* Input for this task:

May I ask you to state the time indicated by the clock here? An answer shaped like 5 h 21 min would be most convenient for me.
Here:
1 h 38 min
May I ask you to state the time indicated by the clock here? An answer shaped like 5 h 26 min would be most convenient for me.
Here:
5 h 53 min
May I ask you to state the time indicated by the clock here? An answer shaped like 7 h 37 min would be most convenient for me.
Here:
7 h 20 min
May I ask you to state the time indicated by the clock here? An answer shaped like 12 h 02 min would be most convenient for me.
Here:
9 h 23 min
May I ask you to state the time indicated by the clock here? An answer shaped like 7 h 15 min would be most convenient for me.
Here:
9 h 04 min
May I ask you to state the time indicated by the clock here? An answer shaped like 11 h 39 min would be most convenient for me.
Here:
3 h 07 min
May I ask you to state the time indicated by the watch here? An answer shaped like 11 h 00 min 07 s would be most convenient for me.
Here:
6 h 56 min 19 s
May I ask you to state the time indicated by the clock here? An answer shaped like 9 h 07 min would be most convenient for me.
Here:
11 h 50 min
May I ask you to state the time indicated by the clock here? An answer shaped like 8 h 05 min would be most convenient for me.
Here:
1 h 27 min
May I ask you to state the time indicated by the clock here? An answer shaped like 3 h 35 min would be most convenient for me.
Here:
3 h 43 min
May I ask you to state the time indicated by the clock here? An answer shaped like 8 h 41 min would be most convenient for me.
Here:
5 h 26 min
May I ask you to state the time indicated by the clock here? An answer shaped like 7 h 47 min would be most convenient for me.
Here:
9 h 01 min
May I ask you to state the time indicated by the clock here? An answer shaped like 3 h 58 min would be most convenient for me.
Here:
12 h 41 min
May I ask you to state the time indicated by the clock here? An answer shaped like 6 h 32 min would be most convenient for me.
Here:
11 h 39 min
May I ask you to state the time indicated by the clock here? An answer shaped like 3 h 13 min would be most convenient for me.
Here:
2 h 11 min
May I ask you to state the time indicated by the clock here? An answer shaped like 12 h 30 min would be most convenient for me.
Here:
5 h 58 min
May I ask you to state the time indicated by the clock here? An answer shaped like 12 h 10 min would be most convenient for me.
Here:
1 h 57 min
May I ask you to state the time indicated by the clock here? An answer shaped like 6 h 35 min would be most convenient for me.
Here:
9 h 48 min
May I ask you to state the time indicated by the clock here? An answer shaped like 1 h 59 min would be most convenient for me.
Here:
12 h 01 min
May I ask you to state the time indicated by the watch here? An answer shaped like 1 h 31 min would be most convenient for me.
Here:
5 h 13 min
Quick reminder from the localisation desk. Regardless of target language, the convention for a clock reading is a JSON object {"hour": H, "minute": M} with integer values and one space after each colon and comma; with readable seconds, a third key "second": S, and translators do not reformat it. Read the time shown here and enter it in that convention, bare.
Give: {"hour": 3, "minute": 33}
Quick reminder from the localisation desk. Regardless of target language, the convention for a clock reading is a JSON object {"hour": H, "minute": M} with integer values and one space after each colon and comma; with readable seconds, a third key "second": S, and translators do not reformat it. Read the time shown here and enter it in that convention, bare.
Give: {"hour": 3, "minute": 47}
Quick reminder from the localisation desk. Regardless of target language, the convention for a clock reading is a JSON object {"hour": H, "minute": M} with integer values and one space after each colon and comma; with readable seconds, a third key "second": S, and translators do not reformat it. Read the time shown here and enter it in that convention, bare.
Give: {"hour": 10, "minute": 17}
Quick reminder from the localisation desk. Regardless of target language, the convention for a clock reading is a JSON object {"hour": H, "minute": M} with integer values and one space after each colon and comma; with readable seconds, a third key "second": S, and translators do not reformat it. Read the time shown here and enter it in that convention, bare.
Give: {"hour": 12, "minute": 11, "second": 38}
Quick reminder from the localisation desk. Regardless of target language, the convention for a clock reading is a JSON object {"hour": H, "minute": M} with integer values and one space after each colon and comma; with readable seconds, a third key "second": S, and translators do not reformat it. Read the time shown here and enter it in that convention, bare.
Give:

* Short problem:
Report each line in the rows above that contains the word "watch", copying every such line in full. Case counts.

* Result of the exercise:
May I ask you to state the time indicated by the watch here? An answer shaped like 11 h 00 min 07 s would be most convenient for me.
May I ask you to state the time indicated by the watch here? An answer shaped like 1 h 31 min would be most convenient for me.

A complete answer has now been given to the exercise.